A federal judge rejected a proposed $15.5 million settlement in a class-action lawsuit against Comcast, saying it lacks "a reliable and administratively feasible mechanism" for figuring out who falls within the class definition. U.S. District Judge Anita Brody in Philadelphia Thursday denied a Comcast motion for certification of a settlement class and preliminary approval of class-action settlement. Comcast lacks records for most former subscribers, including any before 2010, and it needs a better model for screening out people who don't belong in the class than the one proposed, Brody said in her order.

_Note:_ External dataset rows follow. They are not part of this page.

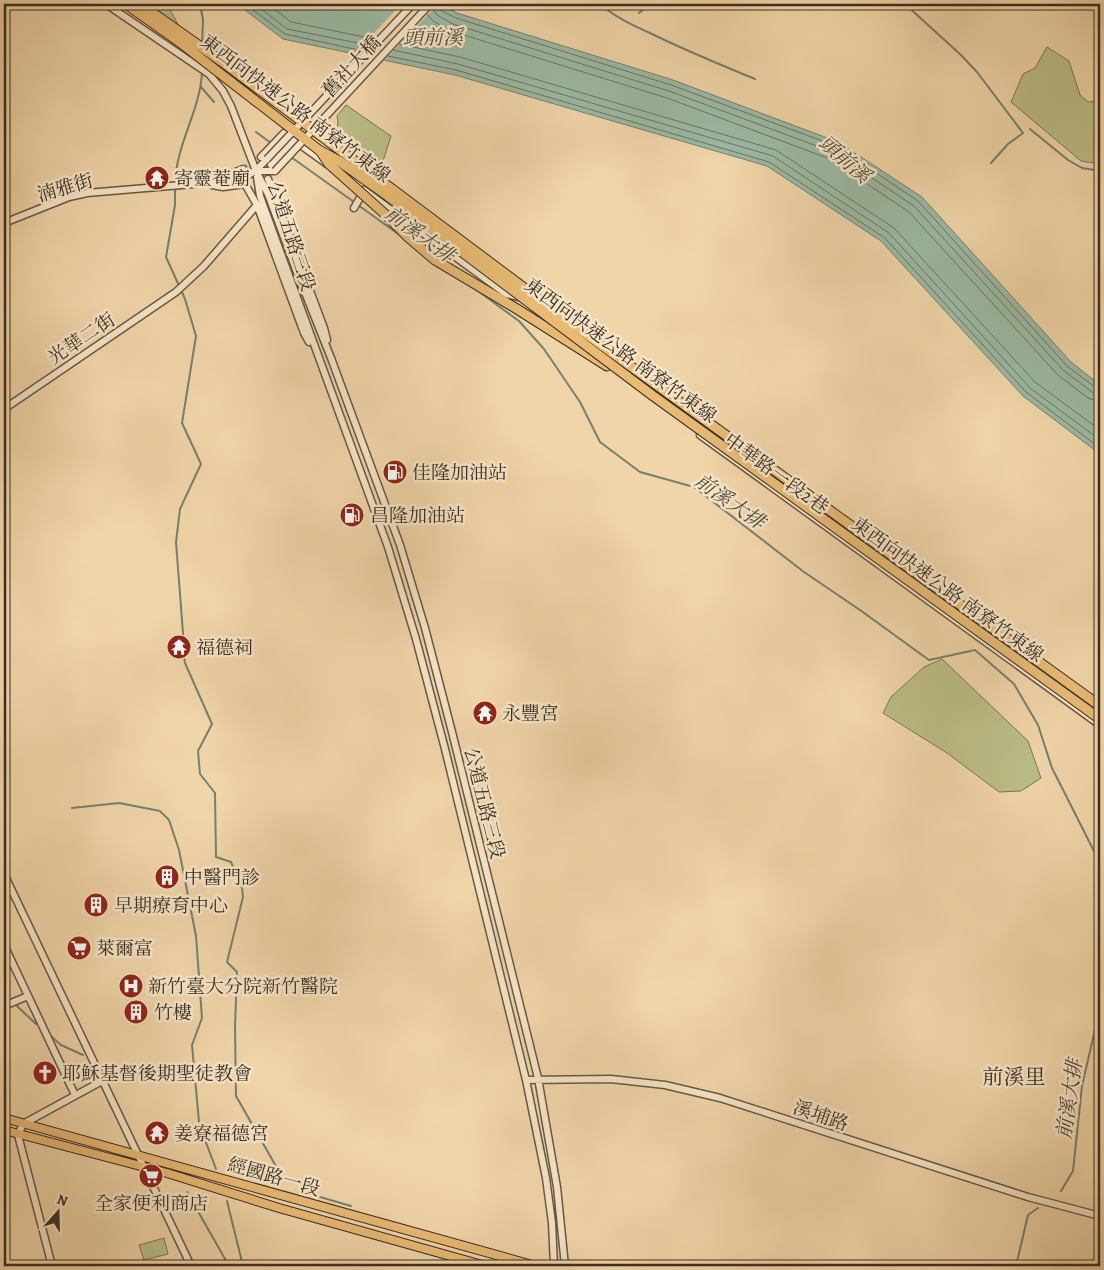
<svg xmlns="http://www.w3.org/2000/svg" width="1104" height="1270" font-family="Alegreya,'Noto Serif TC',serif">
	<style>
		.green { fill: #bbbd86; stroke: #7a7656 }
		.water { fill: #9bb9a3; stroke: #748171 }
		.pier { fill: #f0d5a8 }
		.lines { fill: none; stroke-linecap: round; stroke-linejoin: round }
		.shore { stroke: #6a7464; stroke-width: 1 }
		.stream { stroke: #748171; stroke-width: 2 }
		.minor-tunnel { stroke: #ccb48e; stroke-width: 6; stroke-dasharray: 6 3; stroke-linecap: butt }
		.minor-casing { stroke: #685846; stroke-width: 9 }
		.major-casing { stroke: #3a2e25; stroke-width: 10 }
		.highway-casing { stroke: #3a2e25; stroke-width: 11 }
		.minor { stroke: #f5e4c6; stroke-width: 6 }
		.major { stroke: #e8ba74; stroke-width: 8 }
		.highway { stroke: #e8ba74; stroke-width: 9 }
		.minor-bridge-casing { stroke: #685846; stroke-width: 9; stroke-linecap: butt }
		.highway-bridge-casing { stroke: #3a2e25; stroke-width: 11; stroke-linecap: butt }
		.minor-bridge { stroke: #f5e4c6; stroke-width: 6 }
		.highway-bridge { stroke: #e8ba74; stroke-width: 9 }
		.labels { text-anchor: middle; stroke-width: 5; stroke-linejoin: round; paint-order: stroke }
		.street-label { font-size: 19px; fill: #3a2e25; stroke: #f5e4c6 }
		.poi-label { font-size: 19px; fill: #3a2e25; stroke: #f5e4c6; text-anchor: start }
		.water-label { font-size: 20px; font-style: italic; fill: #4d4a3e; stroke: #f5e4c6 }
		.quarter-label { font-size: 21px; fill: #3a2e25; stroke: #f5e4c6 }
	</style>
	<rect width="100%" height="100%" fill="#f0d5a8"/>
	<filter id="stains"><feTurbulence type="fractalNoise" baseFrequency=".004" numOctaves="4"/><feColorMatrix values="0 0 0 0 .2 0 0 0 0 .09 0 0 0 0 .02 0 0 0 .5 -.17"/></filter>
	<radialGradient id="worn" r=".72"><stop offset=".6" stop-color="#630" stop-opacity="0"/><stop offset="1" stop-color="#630" stop-opacity=".3"/></radialGradient>
	<path class="green" d="M136,4H167L187,41Z
		M1047,47L1069,61L1080,95L1088,102L1100,100V164L1081,161L1011,102L1023,74L1035,68Z
		M346,105L391,136L382,164L336,130L338,123L337,116Z
		M942,659L1028,741L1041,778L1021,791L999,792L947,753L883,713L891,697L924,667Z
		M164,1238L168,1254L144,1260L139,1245Z"/>
	<path class="water" d="M237,4H439L457,13L673,80L838,142L922,197L1071,362L1100,385V454L1023,396L881,241L767,166L455,75L283,39Z"/>
	<path class="pier" d="M401,4H438L383,62L353,56Z"/>
	<g class="lines">
		<path class="shore" d="M245,4L285,34L363,51
			M255,4L287,29L368,45
			M268,4L291,22L374,39
			M438,4L440,10L456,18L671,85L836,146L918,201L1067,366L1095,387L1100,388
			M432,8L437,15L453,24L669,91L833,152L914,206L1063,370L1092,392L1100,394
			M427,14L433,21L451,31L667,98L830,159L909,212L1058,375L1088,398L1100,402
			M399,44L460,57L776,150L894,228L1035,382L1100,430
			M393,50L458,64L773,156L889,233L1030,388L1100,440
			M388,56L456,70L769,162L885,238L1026,392L1100,448"/>
		<path class="stream" d="M200,4L203,20L202,45
			M600,4C615,17 632,25 650,33C684,50 719,64 755,79
			M905,4L961,55L977,72L1023,133L1008,144L991,163
			M639,13L650,4
			M201,87L214,102
			M1030,129L1068,160L1082,168L1100,171
			M256,132L271,143
			M291,157L354,202
			M175,184C176,144 200,111 202,73
			M175,188V205L166,257L185,299L196,336L182,423L201,464L180,509L176,542L184,646
			M358,205L401,236
			M470,285L519,321L544,349L580,402L600,442L640,472L694,487L804,572L860,610L929,660L975,650L1014,684L1038,725L1052,768L1100,863
			M184,657L185,663L212,724L198,751L200,774L215,793L216,857L231,862L242,888L243,897L227,962L237,972L235,1027L236,1096L277,1168
			M72,808L119,803L160,811L169,820L179,850L196,936L202,1018L192,1045L199,1122
			M4,993L9,998
			M17,1006L36,1024
			M52,1037L61,1045L83,1055
			M202,1132L216,1169
			M1061,1191L1073,1171L1082,1086L1100,1008
			M187,1192L229,1266
			M320,1197L351,1206
			M227,1201L243,1266
			M1016,1266L1028,1215L1038,1208"/>
		<path class="minor-tunnel" d="M243,169L261,157
			M245,184L271,165"/>
		<defs>
			<path id="minor" d="M106,4L209,74L223,91L231,106L256,171L268,194L298,275L331,358L400,545L425,628L452,732L538,1078L557,1187L565,1266
				M261,157L284,133L327,164
				M271,165L294,140
				M256,171H275
				M257,177L260,196L388,547L416,639L445,749L526,1080L546,1178L552,1223L554,1266
				M268,179L324,328L327,340
				M207,181C218,175 232,175 243,169
				M212,185L223,187L245,184L257,205L304,333L309,342
				M364,190L506,294L519,297
				M354,208L361,196
				M4,223L69,197L87,193L229,181C247,178 254,173 267,159
				M4,409L176,292L204,266L257,205
				M700,435L1100,725
				M4,874L191,1266
				M4,945L75,1095
				M4,1006L28,996
				M526,1080L611,1079L665,1085L720,1098L1028,1197L1100,1216
				M52,1266L18,1135L23,1124L102,1081"/>
			<path id="major" d="M4,1118L536,1266
				M4,1130L167,1173L279,1208L486,1266"/>
			<path id="highway" d="M386,215L408,237L435,260L517,309L607,366"/>
		</defs>
		<use href="#minor" class="minor-casing"/>
		<use href="#major" class="major-casing"/>
		<use href="#highway" class="highway-casing"/>
		<use href="#minor" class="minor"/>
		<use href="#major" class="major"/>
		<use href="#highway" class="highway"/>
		<defs>
			<path id="minor-bridge" d="M267,159L413,4
				M275,171L430,4"/>
			<path id="highway-bridge" d="M126,4L177,40L319,150L339,161L381,191L652,395L1100,719
				M140,4L221,61L575,326L1100,706
				M321,152L329,164L386,215"/>
		</defs>
		<use href="#minor-bridge" class="minor-bridge-casing"/>
		<use href="#highway-bridge" class="highway-bridge-casing"/>
		<use href="#minor-bridge" class="minor-bridge"/>
		<use href="#highway-bridge" class="highway-bridge"/>
	</g>
	<defs>
		<symbol id="temple-disc" viewBox="-11 -11 22 22"><circle r="9.5" fill="#8f2418" stroke="#f5e4c6"/><path d="M0-6L5-2H3V0L6.5 2.5H4V6H1.5V3h-3V6H-4V2.5H-6.5L-3 0V-2H-5Z" fill="#fff"/></symbol>
		<symbol id="fuel-disc" viewBox="-11 -11 22 22"><circle r="9.5" fill="#8f2418" stroke="#f5e4c6"/><path d="M-5.5-6h7V0h2V4h1.3V-2.5L3-4.5l.8-.8L6-3V5H2.5V1h-1V6h-7ZM-4.2-4.7v3.2H.2V-4.7Z" fill="#fff"/></symbol>
		<symbol id="building-disc" viewBox="-11 -11 22 22"><circle r="9.5" fill="#8f2418" stroke="#f5e4c6"/><path d="M-4-6H4V6H1V3H-1V6H-4ZM-2.5-4.3h1.7v1.8h-1.7ZM.8-4.3h1.7v1.8H.8ZM-2.5-1h1.7V.8h-1.7ZM.8-1h1.7V.8H.8Z" fill="#fff"/></symbol>
		<symbol id="supermarket-disc" viewBox="-11 -11 22 22"><circle r="9.5" fill="#8f2418" stroke="#f5e4c6"/><path d="M-6-5.5h2.5l.6 2H6L4.5 2H-2.5L-4.4-4H-6ZM-1.5 3.2a1.3 1.3 0 1 0 .1 0ZM3 3.2a1.3 1.3 0 1 0 .1 0Z" fill="#fff"/></symbol>
		<symbol id="hospital-disc" viewBox="-11 -11 22 22"><circle r="9.5" fill="#8f2418" stroke="#f5e4c6"/><path d="M-5-5h3v3.5h4V-5h3V5h-3V1.5h-4V5h-3Z" fill="#fff"/></symbol>
		<symbol id="church-disc" viewBox="-11 -11 22 22"><circle r="9.5" fill="#8f2418" stroke="#f5e4c6"/><path d="M-1.2-6h2.4v3.5h3.3v2.4h-3.3V6h-2.4V-.1h-3.3v-2.4h3.3Z" fill="#fff"/></symbol>
	</defs>
	<g fill-rule="evenodd">
		<use href="#temple-disc" x="143" y="164" width="28" height="28"/>
		<use href="#fuel-disc" x="381" y="458" width="28" height="28"/>
		<use href="#fuel-disc" x="338" y="501" width="28" height="28"/>
		<use href="#temple-disc" x="165" y="633" width="28" height="28"/>
		<use href="#temple-disc" x="471" y="699" width="28" height="28"/>
		<use href="#building-disc" x="153" y="863" width="28" height="28"/>
		<use href="#building-disc" x="82" y="891" width="28" height="28"/>
		<use href="#supermarket-disc" x="65" y="934" width="28" height="28"/>
		<use href="#hospital-disc" x="117" y="972" width="28" height="28"/>
		<use href="#building-disc" x="122" y="998" width="28" height="28"/>
		<use href="#church-disc" x="31" y="1059" width="28" height="28"/>
		<use href="#temple-disc" x="143" y="1119" width="28" height="28"/>
		<use href="#supermarket-disc" x="137" y="1162" width="28" height="28"/>
	</g>
	<g class="labels">
		<g class="street-label">
			<text transform="translate(351 66) rotate(-47)" y="7">舊社大橋</text>
			<text transform="translate(296 108) rotate(37)" y="7">東西向快速公路 南寮竹東線</text>
			<text transform="translate(65 187) rotate(-16)" y="7">湳雅街</text>
			<text transform="translate(292 236) rotate(72)" y="7">公道五路三段</text>
			<text transform="translate(81 338) rotate(-34)" y="7">光華二街</text>
			<text transform="translate(621 350) rotate(36)" y="7">東西向快速公路 南寮竹東線</text>
			<text transform="translate(777 473) rotate(36)" y="7">中華路一段2巷</text>
			<text transform="translate(948 589) rotate(36)" y="7">東西向快速公路 南寮竹東線</text>
			<text transform="translate(485 803) rotate(76)" y="7">公道五路三段</text>
			<text transform="translate(821 1115) rotate(19)" y="7">溪埔路</text>
			<text transform="translate(274 1176) rotate(16)" y="7">經國路一段</text>
		</g>
		<g class="poi-label">
			<text x="174" y="185">寄靈菴廟</text>
			<text x="412" y="479">佳隆加油站</text>
			<text x="370" y="522">昌隆加油站</text>
			<text x="196" y="654">福德祠</text>
			<text x="502" y="720">永豐宮</text>
			<text x="184" y="884">中醫門診</text>
			<text x="114" y="912">早期療育中心</text>
			<text x="96" y="955">萊爾富</text>
			<text x="148" y="993">新竹臺大分院新竹醫院</text>
			<text x="154" y="1019">竹樓</text>
			<text x="62" y="1080">耶穌基督後期聖徒教會</text>
			<text x="174" y="1140">姜寮福德宮</text>
			<text x="151" y="1210" text-anchor="middle">全家便利商店</text>
		</g>
		<g class="water-label">
			<text x="433" y="44">頭前溪</text>
			<text transform="translate(845 159) rotate(41)" y="7">頭前溪</text>
			<text transform="translate(420 234) rotate(36)" y="7">前溪大排</text>
			<text transform="translate(730 501) rotate(35)" y="7">前溪大排</text>
			<text transform="translate(1069 1099) rotate(-82)" y="7">前溪大排</text>
		</g>
		<g class="quarter-label">
			<text x="1014" y="1084">前溪里</text>
		</g>
	</g>
	<rect width="1104" height="1270" fill="none" stroke="#f0d5a8" stroke-width="20"/>
	<rect x="5" y="5" width="1094" height="1260" fill="none" stroke="#3a2e25" stroke-width="2.5"/>
	<rect x="10" y="10" width="1084" height="1250" fill="none" stroke="#3a2e25"/>
	<g transform="translate(58 1212) rotate(20)" stroke="#f5e4c6" stroke-width="4" paint-order="stroke">
	<path d="M0-4L9 19L0 12L-9 19Z" fill="#3a2e25"/>
	<text y="-8" font-size="14" font-weight="bold" text-anchor="middle" fill="#3a2e25">N</text>
	</g>
	<rect width="100%" height="100%" filter="url(#stains)"/>
	<rect width="100%" height="100%" fill="url(#worn)"/>
</svg>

The multidistrict litigation is a combination of 24 civil actions against Comcast consolidated in 2009 and alleging the cable company wrongfully tied subscribing to its Premium Cable tier to rental of a Comcast set-top box. The proposed settlement would include all people who lived in and subscribed to Premium Cable in California, Washington or West Virginia in the class period or who subscribed to Premium Cable in any state during the class period and opted out of Comcast's arbitration clause and who paid Comcast a set-top box rental fee. The class period is Jan. 1, 2005, up to the point of the court's giving preliminary approval to a settlement agreement. While Comcast's proposed settlement includes a variety of ways for determining whether former subscribers fall within the class definition, such as use of canceled checks or old bills or credit card receipts, Brody said it was "implausible" that such evidence would show a person was both a Premium subscriber and had rented a set-top box. And relying on sworn statements alone has been previously rejected in a 3rd U.S. Circuit Court of Appeals decision, Brody said. Comcast didn't comment Friday.